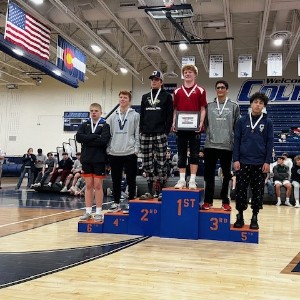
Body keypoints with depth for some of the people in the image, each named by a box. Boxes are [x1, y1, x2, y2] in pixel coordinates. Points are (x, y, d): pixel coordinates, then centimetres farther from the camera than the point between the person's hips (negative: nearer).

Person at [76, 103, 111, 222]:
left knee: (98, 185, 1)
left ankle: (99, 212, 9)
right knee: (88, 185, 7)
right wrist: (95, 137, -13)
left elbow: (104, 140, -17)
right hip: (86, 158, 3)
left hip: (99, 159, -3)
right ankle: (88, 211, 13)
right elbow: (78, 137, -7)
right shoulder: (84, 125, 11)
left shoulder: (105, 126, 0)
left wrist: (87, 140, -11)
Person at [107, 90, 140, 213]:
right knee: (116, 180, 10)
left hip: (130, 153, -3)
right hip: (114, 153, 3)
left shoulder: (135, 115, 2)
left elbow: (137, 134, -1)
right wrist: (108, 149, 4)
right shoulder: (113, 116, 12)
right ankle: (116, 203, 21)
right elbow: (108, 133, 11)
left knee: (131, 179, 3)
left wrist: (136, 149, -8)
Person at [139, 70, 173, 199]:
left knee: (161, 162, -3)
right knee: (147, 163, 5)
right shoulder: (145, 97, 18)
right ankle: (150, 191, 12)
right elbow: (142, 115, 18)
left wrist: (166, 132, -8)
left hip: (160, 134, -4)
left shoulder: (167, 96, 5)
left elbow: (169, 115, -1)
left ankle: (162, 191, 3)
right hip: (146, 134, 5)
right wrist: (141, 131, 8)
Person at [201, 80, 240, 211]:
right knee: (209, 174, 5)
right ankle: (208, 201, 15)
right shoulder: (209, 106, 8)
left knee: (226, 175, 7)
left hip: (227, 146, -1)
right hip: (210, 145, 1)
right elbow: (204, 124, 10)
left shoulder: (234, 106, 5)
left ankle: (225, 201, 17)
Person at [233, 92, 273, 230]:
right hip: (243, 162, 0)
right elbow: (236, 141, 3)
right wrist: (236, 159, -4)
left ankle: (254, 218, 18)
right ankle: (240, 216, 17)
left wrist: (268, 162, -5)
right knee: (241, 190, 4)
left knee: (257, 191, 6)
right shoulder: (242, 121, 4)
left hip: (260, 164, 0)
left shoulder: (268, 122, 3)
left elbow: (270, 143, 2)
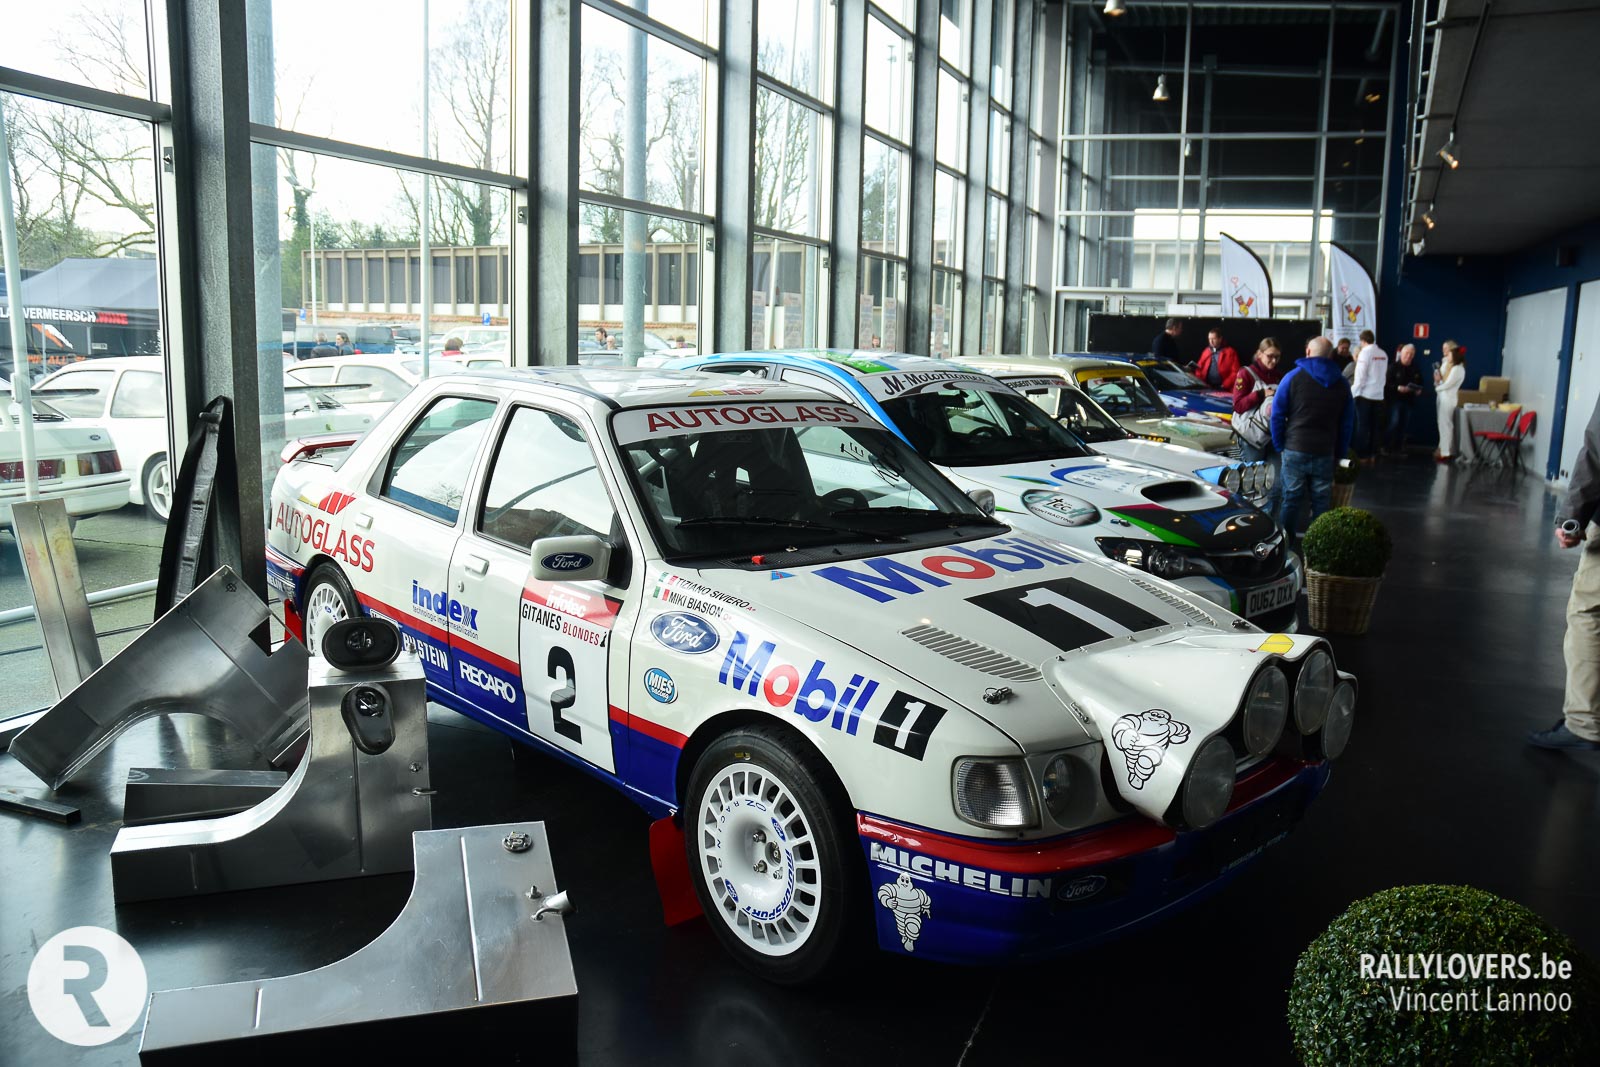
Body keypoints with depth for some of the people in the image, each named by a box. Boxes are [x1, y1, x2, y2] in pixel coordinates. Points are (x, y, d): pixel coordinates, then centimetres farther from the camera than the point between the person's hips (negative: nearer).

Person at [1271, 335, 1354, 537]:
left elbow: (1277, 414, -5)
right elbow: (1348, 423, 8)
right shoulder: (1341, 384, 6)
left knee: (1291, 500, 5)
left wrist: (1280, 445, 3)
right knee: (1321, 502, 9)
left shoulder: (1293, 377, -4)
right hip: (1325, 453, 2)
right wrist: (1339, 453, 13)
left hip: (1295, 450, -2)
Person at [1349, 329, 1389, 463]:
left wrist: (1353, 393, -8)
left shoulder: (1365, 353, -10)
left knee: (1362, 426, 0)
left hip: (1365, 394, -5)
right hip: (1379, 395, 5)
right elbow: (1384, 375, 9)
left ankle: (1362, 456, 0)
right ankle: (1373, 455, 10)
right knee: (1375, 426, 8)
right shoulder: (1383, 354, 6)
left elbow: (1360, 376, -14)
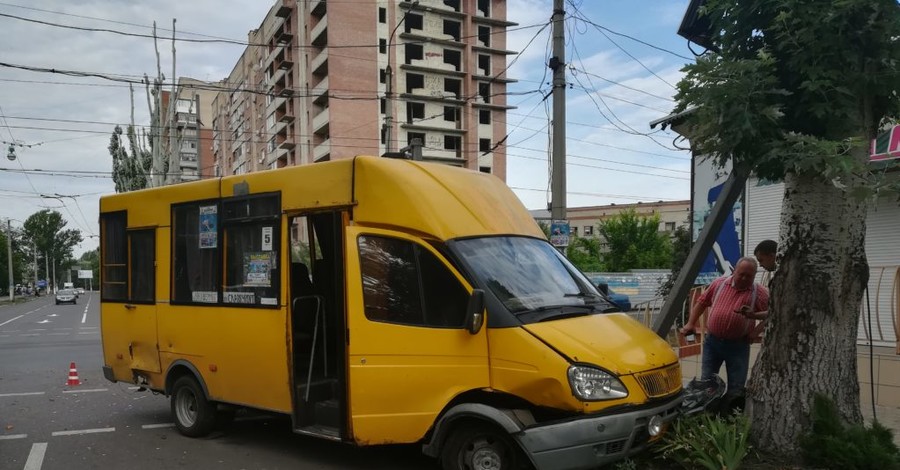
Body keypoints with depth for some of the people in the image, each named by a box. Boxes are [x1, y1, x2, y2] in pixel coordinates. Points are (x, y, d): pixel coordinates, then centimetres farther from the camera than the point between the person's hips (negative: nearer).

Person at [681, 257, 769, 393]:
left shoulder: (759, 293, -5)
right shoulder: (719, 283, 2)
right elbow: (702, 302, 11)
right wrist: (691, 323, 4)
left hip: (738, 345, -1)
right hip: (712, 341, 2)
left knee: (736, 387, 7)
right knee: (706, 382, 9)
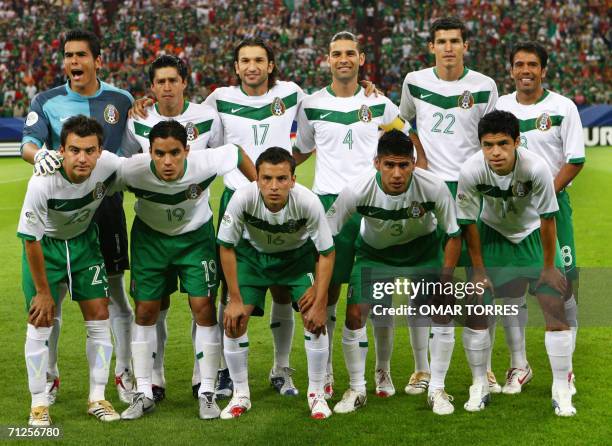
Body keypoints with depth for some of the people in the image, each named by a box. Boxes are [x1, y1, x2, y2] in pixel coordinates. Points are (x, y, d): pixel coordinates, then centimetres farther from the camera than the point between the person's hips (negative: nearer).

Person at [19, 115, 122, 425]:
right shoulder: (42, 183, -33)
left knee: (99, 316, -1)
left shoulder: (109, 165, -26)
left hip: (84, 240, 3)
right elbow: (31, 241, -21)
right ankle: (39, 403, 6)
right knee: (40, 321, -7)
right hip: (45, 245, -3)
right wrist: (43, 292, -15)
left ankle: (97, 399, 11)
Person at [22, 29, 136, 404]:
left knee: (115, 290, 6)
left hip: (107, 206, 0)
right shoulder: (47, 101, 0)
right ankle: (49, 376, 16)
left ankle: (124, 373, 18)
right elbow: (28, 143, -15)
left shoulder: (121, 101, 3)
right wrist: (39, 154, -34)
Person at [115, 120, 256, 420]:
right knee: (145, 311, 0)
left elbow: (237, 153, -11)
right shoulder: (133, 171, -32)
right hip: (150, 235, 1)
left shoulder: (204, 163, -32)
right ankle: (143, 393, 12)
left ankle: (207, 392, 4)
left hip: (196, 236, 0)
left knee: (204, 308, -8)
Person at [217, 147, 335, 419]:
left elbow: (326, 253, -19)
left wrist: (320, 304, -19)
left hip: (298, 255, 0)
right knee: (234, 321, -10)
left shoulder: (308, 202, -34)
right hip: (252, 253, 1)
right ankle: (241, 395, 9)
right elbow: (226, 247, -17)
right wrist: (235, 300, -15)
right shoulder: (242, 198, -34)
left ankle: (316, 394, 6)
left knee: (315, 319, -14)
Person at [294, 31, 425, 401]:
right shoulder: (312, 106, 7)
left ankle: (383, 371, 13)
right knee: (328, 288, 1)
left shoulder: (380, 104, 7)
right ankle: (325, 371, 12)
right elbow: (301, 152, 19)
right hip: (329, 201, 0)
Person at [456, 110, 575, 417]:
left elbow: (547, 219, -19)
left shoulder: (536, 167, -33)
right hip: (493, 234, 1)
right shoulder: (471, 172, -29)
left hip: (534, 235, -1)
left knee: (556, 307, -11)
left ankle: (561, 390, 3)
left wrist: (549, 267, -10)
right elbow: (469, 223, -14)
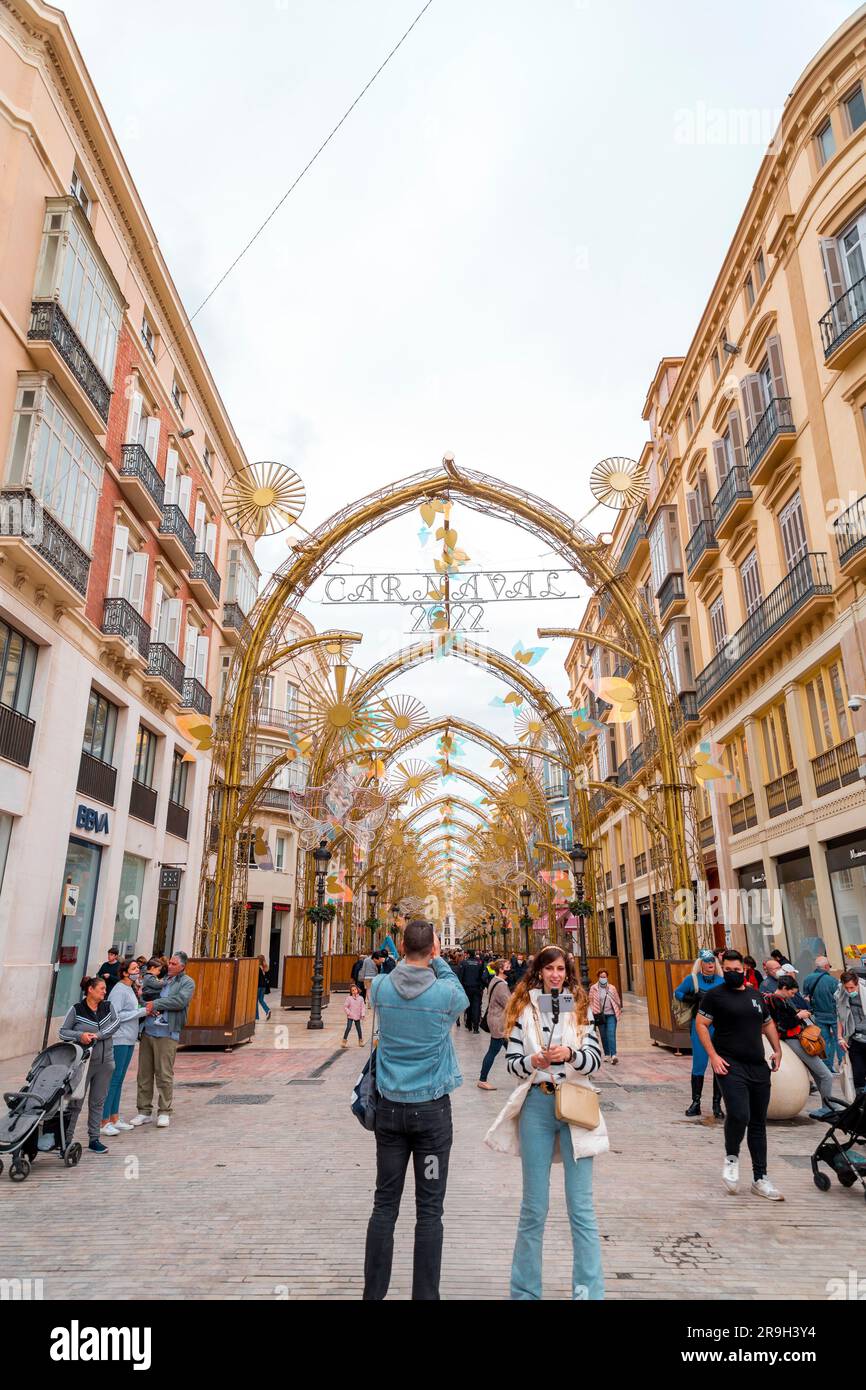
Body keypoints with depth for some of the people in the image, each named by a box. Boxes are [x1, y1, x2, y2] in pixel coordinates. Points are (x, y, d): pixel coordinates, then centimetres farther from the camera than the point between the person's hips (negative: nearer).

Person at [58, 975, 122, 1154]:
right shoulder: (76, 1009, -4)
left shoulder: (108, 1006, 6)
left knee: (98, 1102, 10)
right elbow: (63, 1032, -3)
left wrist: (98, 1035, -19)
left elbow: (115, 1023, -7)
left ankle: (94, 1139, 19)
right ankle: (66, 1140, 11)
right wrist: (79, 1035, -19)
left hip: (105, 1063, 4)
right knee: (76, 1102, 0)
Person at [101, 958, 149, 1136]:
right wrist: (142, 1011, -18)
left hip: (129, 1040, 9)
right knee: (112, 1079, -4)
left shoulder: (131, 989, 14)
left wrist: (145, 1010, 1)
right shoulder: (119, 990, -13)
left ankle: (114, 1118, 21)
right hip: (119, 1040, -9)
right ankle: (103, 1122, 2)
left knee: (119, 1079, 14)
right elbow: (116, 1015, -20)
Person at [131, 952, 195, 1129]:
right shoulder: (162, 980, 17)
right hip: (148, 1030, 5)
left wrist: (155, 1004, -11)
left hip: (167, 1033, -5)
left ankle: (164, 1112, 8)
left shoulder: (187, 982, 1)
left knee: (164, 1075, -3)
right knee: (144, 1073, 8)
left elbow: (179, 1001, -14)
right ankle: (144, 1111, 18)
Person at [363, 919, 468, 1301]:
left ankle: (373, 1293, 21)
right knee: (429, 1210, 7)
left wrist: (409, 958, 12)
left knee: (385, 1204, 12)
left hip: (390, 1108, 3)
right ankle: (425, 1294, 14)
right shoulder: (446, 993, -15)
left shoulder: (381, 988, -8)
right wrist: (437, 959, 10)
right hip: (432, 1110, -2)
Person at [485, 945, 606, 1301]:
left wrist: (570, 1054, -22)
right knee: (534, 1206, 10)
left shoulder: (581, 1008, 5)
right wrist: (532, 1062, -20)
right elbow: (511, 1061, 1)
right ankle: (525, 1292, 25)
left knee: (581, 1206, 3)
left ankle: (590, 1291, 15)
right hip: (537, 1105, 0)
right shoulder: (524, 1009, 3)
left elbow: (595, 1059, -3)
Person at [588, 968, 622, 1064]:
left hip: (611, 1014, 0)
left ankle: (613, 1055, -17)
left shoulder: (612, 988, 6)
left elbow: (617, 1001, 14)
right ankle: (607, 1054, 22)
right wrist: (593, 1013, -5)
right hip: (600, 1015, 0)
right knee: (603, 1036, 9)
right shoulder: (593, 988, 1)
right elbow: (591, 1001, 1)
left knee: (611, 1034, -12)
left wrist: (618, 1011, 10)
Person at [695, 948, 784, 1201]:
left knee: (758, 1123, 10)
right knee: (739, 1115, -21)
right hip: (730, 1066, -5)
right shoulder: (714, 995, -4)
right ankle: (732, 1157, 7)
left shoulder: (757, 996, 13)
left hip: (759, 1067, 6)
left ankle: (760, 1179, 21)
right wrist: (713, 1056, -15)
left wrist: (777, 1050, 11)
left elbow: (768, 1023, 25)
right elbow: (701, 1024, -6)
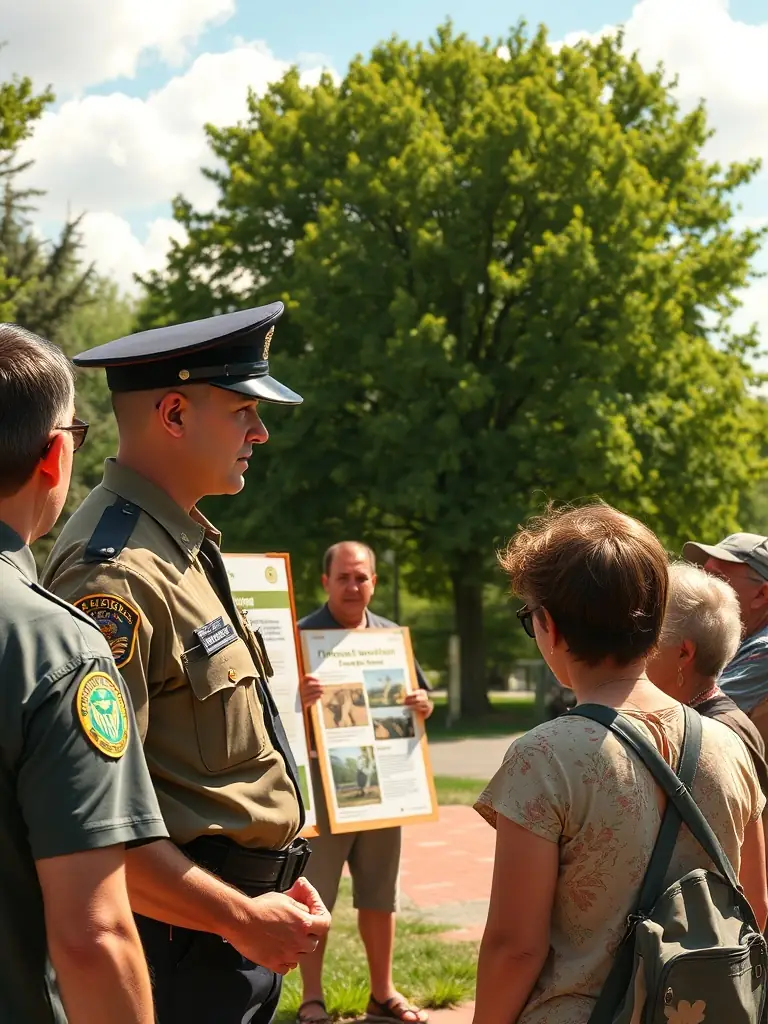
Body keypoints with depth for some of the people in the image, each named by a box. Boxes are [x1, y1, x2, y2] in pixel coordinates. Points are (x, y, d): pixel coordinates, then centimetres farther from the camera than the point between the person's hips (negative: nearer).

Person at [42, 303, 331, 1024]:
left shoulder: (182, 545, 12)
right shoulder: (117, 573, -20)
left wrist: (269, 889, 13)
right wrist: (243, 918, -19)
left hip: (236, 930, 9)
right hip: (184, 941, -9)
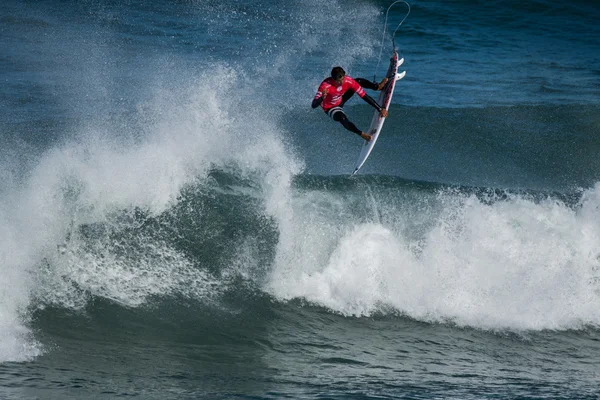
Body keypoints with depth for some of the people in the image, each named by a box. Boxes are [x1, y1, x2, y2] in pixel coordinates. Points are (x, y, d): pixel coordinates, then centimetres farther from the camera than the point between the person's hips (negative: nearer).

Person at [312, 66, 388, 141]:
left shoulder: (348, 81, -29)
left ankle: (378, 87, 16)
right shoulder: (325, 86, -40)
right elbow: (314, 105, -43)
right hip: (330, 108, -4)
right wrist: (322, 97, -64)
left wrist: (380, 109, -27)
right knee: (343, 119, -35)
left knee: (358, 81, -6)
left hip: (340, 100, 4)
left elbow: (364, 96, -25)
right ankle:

* * * * *

Your reply should consist solely of the lines above, from the opening line through the line with "left elbow: (1277, 414, -5)", reproduced exactly and without pictures.

Body keypoints with depth for some of the people in the image, each named by a box. Boxes are [x1, y1, x2, y2] in pixel coordinates. Points are (x, y, d): pixel coordinates, then centimetres farther from the camera than the point between the person's hips (negative: nearer).

Person at [76, 103, 111, 222]:
left knee: (98, 185, 1)
left ankle: (99, 212, 9)
right knee: (88, 185, 7)
right wrist: (95, 137, -13)
left elbow: (104, 140, -17)
right hip: (86, 158, 3)
left hip: (99, 159, -3)
right ankle: (88, 211, 13)
right elbow: (78, 137, -7)
right shoulder: (84, 125, 11)
left shoulder: (105, 126, 0)
left wrist: (87, 140, -11)
Person at [107, 90, 140, 213]:
right knee: (116, 180, 10)
left hip: (130, 153, -3)
right hip: (114, 153, 3)
left shoulder: (135, 115, 2)
left elbow: (137, 134, -1)
right wrist: (108, 149, 4)
right shoulder: (113, 116, 12)
right ankle: (116, 203, 21)
right elbow: (108, 133, 11)
left knee: (131, 179, 3)
left wrist: (136, 149, -8)
Person at [139, 70, 173, 199]:
left knee: (161, 162, -3)
right knee: (147, 163, 5)
right shoulder: (145, 97, 18)
right ankle: (150, 191, 12)
right elbow: (142, 115, 18)
left wrist: (166, 132, -8)
left hip: (160, 134, -4)
left shoulder: (167, 96, 5)
left elbow: (169, 115, -1)
left ankle: (162, 191, 3)
right hip: (146, 134, 5)
right wrist: (141, 131, 8)
Person at [201, 80, 240, 211]:
right knee: (209, 174, 5)
right ankle: (208, 201, 15)
right shoulder: (209, 106, 8)
left knee: (226, 175, 7)
left hip: (227, 146, -1)
right hip: (210, 145, 1)
right elbow: (204, 124, 10)
left shoulder: (234, 106, 5)
left ankle: (225, 201, 17)
Person at [233, 92, 273, 230]:
right hip: (243, 162, 0)
right elbow: (236, 141, 3)
right wrist: (236, 159, -4)
left ankle: (254, 218, 18)
right ankle: (240, 216, 17)
left wrist: (268, 162, -5)
right knee: (241, 190, 4)
left knee: (257, 191, 6)
right shoulder: (242, 121, 4)
left hip: (260, 164, 0)
left shoulder: (268, 122, 3)
left elbow: (270, 143, 2)
Body keypoints with depth for some of the people in the image, each named by a box. Boxes are [x1, y1, x2, y2] in pixel coordinates. Points are (x, y, d): pixel coordinates, then centimetres farther from the camera than the point between the person's hips (negative: nearer).

Person at [1271, 335, 1354, 537]:
left elbow: (1277, 414, -5)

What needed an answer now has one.